The Nevada Board of Regents last week put off a decision of when to raise eligibility requirements for the University of Nevada’s Reno and Las Vegas campuses.
The delay came amid rising criticism that higher education in Nevada has become more and more an elite program for whites and Asians. Minority parents discussed the issue at a meeting Tuesday in Reno.
The impetus for a hike in grade point average, or GPA, for admission came from the Las Vegas campus, particularly its president Carol Harter, who resigned last week. The Reno campus initially was resistant but eventually went along. Under the proposal, the GPA admission requirement would jump from 2.75 to 3.0.
The hike has already been approved by the regents to go into effect in 2010. Last week, the regents were trying to decide whether to advance that date to 2007. But a growing group of voices say the entire plan should be abandoned because, together with a hike in the GPA requirement to qualify for Millennium Scholarships, going to Nevada’s universities is becoming more difficult for those who need it most.
Richard Siegel of the American Civil Liberties Union said studies show that family income and grade point average track almost exactly, including in Nevada. And he said higher education leaders have not consulted with low-income communities before moving toward higher GPAs. A change that will damage low income people in higher education is coming, he said, and they don’t know about it. The regents should go to them, Siegel said.
“When the whites decide what’s good for the blacks, the Native Americans and the Latinos without effective consultation of the leadership of that community—that is the very definition of paternalism.”
He said figures show that in Nevada, community colleges generally have not functioned as a bridge to four-year institutions, which makes what happens at the university level even more important to low-income people—and makes consultation with them essential.

[Supplied material]:
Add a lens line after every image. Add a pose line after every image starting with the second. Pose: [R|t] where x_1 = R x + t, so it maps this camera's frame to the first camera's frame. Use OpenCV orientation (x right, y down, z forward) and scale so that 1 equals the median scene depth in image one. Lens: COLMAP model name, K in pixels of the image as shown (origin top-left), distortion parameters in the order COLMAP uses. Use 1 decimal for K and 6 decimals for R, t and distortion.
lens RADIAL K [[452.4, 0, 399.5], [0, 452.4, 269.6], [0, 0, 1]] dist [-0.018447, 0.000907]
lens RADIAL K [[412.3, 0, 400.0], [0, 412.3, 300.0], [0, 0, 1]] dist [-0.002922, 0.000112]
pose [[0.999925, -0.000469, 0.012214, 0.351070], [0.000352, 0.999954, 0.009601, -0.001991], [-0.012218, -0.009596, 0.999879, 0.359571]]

[What to work on]:
A: From the news article on Nevada university admission requirements, list every racial or ethnic group that the article names.
B: Return each line of the records that contains the string "pose", treating uppercase and lowercase letters as distinct.

[Solutions for each task]:
A: Whites, Asians, blacks, Native Americans, Latinos

B:
Add a lens line after every image. Add a pose line after every image starting with the second. Pose: [R|t] where x_1 = R x + t, so it maps this camera's frame to the first camera's frame. Use OpenCV orientation (x right, y down, z forward) and scale so that 1 equals the median scene depth in image one. Lens: COLMAP model name, K in pixels of the image as shown (origin top-left), distortion parameters in the order COLMAP uses. Use 1 decimal for K and 6 decimals for R, t and distortion.
pose [[0.999925, -0.000469, 0.012214, 0.351070], [0.000352, 0.999954, 0.009601, -0.001991], [-0.012218, -0.009596, 0.999879, 0.359571]]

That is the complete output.